Data excerpts

:::::

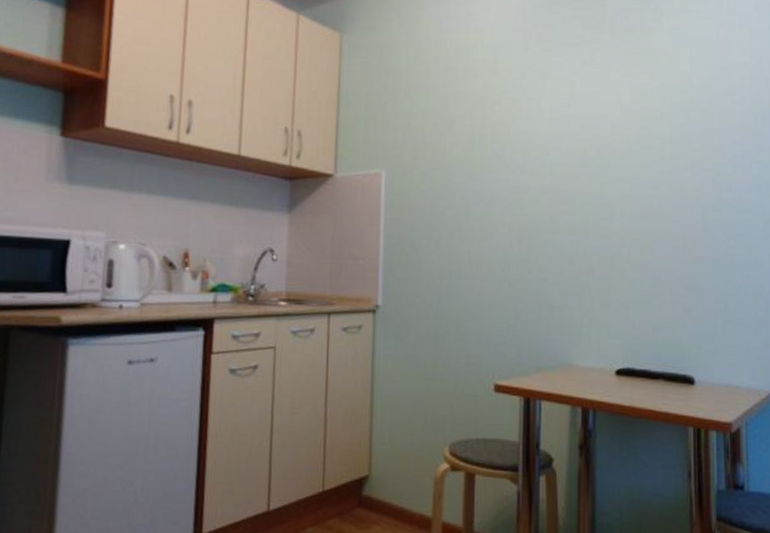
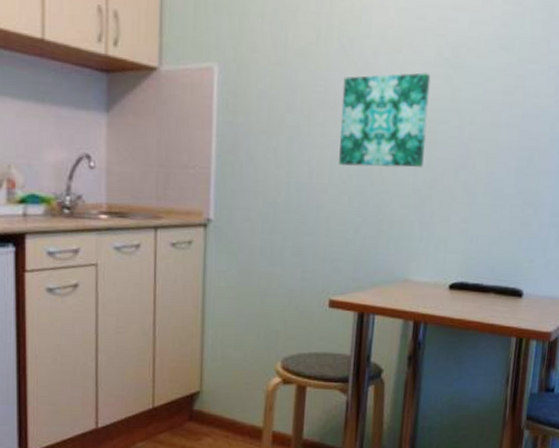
wall art: none [497,171,580,257] -> present [339,72,431,168]

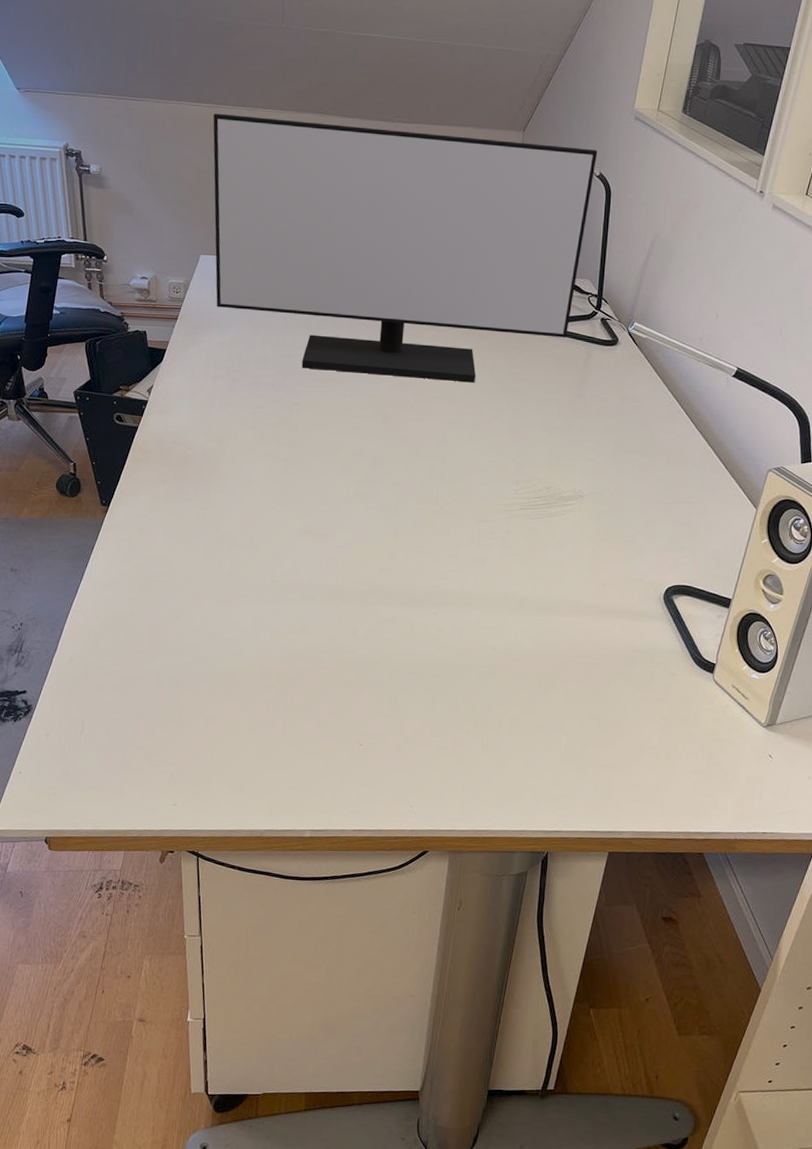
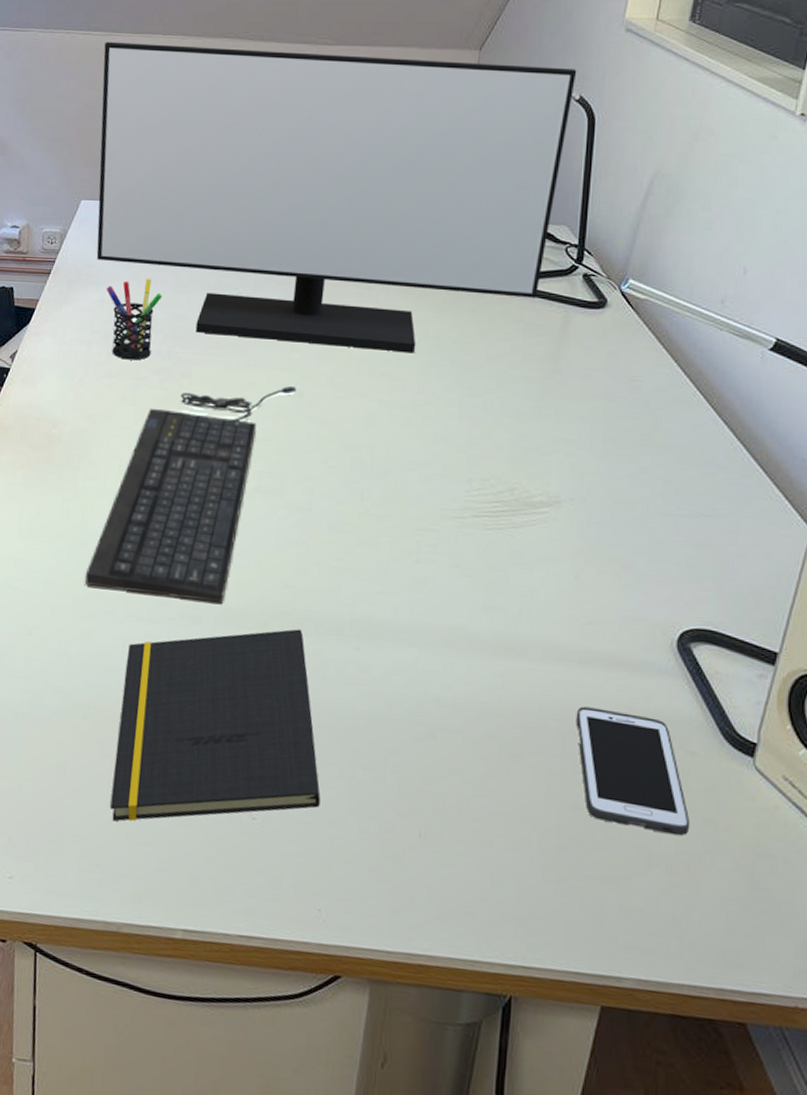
keyboard: none [221,411,384,585] -> present [85,386,297,604]
pen holder: none [226,323,273,392] -> present [106,279,162,361]
notepad: none [250,601,410,756] -> present [110,629,321,822]
cell phone: none [593,646,670,732] -> present [576,706,690,836]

:::::

Assignment
Reproduce the whole listing verbatim and keep all pictures out of it.

Response to the exercise
wall art: none [497,171,580,257] -> present [339,72,431,168]

keyboard: none [221,411,384,585] -> present [85,386,297,604]
pen holder: none [226,323,273,392] -> present [106,279,162,361]
notepad: none [250,601,410,756] -> present [110,629,321,822]
cell phone: none [593,646,670,732] -> present [576,706,690,836]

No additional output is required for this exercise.